Bauleute in Bräunsdorf stehen vor schwierigster Etappe

Arbeiten am Damm des Großteiches haben begonnen - Kritik wegen Beschilderung - Bus fährt Umleitung

Bräunsdorf.

Der Landkreis Zwickau lässt die Untere Dorfstraße in Bräunsdorf zwischen Langenchursdorfer Straße und Wendeschleife seit Sommer 2018 ausbauen. Die "Freie Presse" beantwortet wichtige Fragen zum aktuellen Stand des Projektes.

Worauf konzentrieren sich die Bauarbeiter zurzeit?

Auf den Bereich um den Großteich. Dort hat der technisch aufwendigste Abschnitt der Baustelle begonnen. Bohrpfähle werden in den Boden getrieben, die eine neue Stützwand bilden. Auf diese Weise wird die Voraussetzung für die Verbreiterung des Dammes am Großteich geschaffen. Um die Bohrpfähle in den Untergrund rammen zu können, wurde das Wasser des Teiches vorübergehend abgelassen. Zudem wird die nahe Brücke über den Bräunsdorf-Herrnsdorfer Bach saniert. Der Abschnitt am Teich ist deshalb gesperrt.

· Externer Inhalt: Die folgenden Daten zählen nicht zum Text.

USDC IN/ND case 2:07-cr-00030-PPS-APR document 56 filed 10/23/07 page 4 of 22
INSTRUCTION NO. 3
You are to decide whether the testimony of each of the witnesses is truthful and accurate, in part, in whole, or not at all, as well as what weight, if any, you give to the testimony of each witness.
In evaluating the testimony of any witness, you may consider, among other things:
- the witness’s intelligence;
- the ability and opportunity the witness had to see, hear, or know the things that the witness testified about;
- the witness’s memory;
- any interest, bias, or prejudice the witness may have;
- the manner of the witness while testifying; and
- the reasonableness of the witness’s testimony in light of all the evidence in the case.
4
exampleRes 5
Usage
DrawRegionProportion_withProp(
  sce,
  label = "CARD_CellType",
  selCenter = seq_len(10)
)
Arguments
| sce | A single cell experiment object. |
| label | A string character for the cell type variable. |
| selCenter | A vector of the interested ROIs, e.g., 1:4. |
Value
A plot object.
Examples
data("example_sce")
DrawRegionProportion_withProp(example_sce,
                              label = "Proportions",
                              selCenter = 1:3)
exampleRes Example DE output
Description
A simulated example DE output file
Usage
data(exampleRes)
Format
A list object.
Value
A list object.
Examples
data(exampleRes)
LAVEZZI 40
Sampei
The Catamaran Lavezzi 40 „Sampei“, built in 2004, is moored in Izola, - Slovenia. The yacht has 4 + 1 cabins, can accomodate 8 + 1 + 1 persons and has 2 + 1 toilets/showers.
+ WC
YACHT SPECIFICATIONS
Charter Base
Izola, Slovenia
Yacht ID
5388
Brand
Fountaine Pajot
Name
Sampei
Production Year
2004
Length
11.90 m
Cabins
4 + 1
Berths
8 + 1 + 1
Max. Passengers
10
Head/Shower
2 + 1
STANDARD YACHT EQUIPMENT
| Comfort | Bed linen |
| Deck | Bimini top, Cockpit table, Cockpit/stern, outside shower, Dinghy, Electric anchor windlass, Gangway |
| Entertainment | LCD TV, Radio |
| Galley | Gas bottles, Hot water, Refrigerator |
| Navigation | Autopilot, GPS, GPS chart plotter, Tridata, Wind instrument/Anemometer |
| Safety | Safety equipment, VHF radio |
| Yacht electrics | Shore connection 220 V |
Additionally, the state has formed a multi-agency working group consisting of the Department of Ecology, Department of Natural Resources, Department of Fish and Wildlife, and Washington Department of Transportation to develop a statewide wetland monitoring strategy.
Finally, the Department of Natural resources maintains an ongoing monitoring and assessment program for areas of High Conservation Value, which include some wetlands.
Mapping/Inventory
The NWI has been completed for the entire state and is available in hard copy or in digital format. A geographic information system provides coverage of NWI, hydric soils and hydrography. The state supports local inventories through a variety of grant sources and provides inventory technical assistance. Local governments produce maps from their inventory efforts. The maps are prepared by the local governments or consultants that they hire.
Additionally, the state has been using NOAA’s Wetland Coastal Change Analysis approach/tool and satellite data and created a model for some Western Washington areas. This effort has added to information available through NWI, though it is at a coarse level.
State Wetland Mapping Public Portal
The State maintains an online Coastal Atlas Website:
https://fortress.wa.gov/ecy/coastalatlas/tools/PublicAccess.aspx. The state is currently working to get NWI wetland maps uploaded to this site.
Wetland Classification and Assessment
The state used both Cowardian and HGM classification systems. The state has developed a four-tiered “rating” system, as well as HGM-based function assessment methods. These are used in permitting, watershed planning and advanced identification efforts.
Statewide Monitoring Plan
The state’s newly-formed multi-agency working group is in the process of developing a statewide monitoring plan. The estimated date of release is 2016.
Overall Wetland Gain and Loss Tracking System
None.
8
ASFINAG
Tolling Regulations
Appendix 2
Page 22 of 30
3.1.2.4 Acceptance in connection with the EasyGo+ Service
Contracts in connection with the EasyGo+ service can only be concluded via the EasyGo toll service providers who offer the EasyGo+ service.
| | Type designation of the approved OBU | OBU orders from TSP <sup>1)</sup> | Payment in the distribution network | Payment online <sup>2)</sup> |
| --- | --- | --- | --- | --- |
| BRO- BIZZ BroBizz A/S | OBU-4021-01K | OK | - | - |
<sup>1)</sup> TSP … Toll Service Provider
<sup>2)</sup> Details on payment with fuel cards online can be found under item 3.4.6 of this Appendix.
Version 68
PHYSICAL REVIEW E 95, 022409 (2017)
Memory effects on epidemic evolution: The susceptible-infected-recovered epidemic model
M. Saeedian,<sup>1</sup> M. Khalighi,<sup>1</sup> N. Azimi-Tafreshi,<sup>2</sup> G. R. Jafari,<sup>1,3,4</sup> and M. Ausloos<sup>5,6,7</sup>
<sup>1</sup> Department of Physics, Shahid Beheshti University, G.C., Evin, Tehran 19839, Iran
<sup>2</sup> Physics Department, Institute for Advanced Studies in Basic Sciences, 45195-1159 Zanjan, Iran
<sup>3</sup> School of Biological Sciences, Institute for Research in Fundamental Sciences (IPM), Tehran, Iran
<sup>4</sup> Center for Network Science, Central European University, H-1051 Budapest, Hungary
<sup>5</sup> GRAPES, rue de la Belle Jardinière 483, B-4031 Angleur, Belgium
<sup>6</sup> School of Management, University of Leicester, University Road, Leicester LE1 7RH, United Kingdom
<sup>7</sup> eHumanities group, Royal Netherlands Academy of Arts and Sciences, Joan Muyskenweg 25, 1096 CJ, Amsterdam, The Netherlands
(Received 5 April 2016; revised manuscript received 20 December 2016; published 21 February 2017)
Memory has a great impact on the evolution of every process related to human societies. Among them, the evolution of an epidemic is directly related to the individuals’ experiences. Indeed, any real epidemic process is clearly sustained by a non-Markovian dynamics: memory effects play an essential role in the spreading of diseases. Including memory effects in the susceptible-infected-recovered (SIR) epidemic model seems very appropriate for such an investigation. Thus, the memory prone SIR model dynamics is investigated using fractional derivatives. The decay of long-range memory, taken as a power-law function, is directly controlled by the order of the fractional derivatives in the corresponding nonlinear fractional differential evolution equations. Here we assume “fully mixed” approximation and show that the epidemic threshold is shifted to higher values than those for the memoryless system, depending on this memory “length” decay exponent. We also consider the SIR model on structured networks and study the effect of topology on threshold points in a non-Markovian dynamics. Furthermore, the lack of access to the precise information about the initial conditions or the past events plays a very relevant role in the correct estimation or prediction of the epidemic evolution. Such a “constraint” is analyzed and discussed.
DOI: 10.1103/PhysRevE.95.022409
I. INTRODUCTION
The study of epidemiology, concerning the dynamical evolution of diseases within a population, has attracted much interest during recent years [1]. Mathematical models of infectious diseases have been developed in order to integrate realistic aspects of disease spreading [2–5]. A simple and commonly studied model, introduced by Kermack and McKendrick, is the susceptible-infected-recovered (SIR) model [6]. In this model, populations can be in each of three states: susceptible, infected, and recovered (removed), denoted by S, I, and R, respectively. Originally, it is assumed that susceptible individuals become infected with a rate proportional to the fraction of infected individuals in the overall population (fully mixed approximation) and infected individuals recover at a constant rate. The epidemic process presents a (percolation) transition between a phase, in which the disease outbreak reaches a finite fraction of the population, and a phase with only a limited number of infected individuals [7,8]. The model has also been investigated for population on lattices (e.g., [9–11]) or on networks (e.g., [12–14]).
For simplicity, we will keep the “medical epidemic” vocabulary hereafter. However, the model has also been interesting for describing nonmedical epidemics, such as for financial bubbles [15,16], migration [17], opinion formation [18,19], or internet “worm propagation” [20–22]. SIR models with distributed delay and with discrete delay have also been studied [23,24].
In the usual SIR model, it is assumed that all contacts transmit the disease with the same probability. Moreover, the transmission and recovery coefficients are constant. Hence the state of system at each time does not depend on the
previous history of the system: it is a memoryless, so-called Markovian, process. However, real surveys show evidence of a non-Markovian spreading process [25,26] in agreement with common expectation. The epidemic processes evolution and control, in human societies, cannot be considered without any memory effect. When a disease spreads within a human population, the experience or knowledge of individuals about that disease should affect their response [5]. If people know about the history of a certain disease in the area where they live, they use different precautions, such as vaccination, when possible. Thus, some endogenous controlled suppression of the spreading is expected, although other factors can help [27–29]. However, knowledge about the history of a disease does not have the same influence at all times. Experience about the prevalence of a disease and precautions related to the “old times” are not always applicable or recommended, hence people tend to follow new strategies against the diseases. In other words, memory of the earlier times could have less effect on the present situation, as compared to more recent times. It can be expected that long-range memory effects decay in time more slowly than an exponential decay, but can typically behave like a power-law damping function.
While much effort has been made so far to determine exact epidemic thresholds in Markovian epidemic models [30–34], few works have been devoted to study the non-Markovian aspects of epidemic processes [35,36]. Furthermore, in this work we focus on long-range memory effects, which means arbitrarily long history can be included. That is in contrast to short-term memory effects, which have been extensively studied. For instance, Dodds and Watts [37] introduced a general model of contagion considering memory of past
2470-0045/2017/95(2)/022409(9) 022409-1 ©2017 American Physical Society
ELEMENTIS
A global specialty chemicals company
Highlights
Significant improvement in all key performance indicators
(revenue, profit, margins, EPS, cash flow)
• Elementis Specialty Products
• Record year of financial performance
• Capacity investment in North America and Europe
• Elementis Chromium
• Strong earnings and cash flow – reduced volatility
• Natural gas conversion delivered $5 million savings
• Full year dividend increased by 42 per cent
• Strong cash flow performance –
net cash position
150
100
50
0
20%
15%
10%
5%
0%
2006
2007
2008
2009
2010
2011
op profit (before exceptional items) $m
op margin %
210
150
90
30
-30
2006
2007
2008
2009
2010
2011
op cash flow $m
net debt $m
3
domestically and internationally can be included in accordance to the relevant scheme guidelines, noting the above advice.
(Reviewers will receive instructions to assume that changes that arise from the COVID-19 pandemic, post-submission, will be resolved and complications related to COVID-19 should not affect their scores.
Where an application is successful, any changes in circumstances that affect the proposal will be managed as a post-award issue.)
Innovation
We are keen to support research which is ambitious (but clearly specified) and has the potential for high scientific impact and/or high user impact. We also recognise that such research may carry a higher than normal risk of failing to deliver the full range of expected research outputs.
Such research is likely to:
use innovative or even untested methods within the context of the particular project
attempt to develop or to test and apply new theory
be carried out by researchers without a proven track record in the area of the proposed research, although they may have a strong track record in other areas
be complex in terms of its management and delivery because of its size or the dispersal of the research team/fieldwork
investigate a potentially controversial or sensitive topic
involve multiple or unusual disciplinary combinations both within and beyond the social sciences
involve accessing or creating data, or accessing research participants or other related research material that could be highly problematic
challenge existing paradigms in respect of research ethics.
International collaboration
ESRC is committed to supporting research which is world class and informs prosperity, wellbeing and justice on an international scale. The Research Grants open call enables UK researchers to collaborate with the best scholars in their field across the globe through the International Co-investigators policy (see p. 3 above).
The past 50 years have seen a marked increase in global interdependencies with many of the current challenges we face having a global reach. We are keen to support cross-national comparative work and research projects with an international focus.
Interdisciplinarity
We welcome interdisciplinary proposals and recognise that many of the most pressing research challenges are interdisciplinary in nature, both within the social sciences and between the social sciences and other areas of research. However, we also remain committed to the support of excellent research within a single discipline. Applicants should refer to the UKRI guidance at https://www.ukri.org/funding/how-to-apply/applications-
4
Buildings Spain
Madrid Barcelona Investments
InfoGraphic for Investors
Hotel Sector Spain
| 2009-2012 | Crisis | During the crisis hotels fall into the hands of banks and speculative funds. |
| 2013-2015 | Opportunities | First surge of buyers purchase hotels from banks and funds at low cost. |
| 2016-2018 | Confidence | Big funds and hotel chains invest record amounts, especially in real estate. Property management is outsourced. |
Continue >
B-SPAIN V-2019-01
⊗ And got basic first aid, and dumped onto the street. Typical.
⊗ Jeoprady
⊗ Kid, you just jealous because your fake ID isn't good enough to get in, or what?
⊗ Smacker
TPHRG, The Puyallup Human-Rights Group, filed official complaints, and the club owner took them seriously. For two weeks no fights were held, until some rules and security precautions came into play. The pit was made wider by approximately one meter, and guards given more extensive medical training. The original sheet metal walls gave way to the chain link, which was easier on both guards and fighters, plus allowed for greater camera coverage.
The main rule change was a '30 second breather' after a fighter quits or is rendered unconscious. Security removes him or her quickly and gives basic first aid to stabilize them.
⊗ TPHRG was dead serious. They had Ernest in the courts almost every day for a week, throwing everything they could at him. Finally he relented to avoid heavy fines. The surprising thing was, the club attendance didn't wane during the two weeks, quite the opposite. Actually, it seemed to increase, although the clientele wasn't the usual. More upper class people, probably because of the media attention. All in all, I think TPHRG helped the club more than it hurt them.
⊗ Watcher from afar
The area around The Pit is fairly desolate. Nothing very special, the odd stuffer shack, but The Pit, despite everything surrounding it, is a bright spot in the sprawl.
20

Welchen Einfluss hat das Wetter?

Laut Stefan Fischer von der Baufirma VSTR aus dem Vogtland stellt leichter Frost kein Hindernis dar. Erst bei Temperaturen ab minus zehn Grad werde es schwierig, mit Fertigbeton zu arbeiten. Da solche Temperaturen für die nächsten zehn Tage nicht vorhergesagt werden, ist davon auszugehen, dass keine Unterbrechung droht.

Ist der Abschnitt unterhalb der Teichmühle schon fertig?

Noch nicht ganz. Freigegeben ist bislang nur die Langenchursdorfer Straße. Die dortige Brücke über den Bräunsdorf-Herrnsdorfer Bach ist erneuert worden. Auf dem Teilstück der Unteren Dorfstraße zwischen Langenchursdorfer Straße und der Naumann-Schmiede müssen noch Gehwege gepflastert, Zufahrten angelegt und Straßenlaternen installiert werden. Nach Angaben von Bauleiter Fischer dürfen Anlieger jenen Abschnitt aber bereits befahren. Auf dem folgenden kurzen Teilstück bis zur Teichmühle muss noch Asphalt aufgebracht werden.

Warum wurde die Vorfahrtsregelung an der Einmündung der Langenchursdorfer in die Untere Dorfstraße verändert?

Zuvor war die Untere Dorfstraße die Vorfahrtsstraße, jetzt knickt diese vom Oberdorf kommend in Richtung Langenchursdorf ab. Dies entspricht auch dem Verlauf der Kreisstraße. Nach Angaben des Zwickauer Landratsamtes orientiert sich die Regelung an den vorherrschenden Verkehrsströmen. Man habe die neue Regelung mit Verkehrsbehörden und Polizei abgestimmt.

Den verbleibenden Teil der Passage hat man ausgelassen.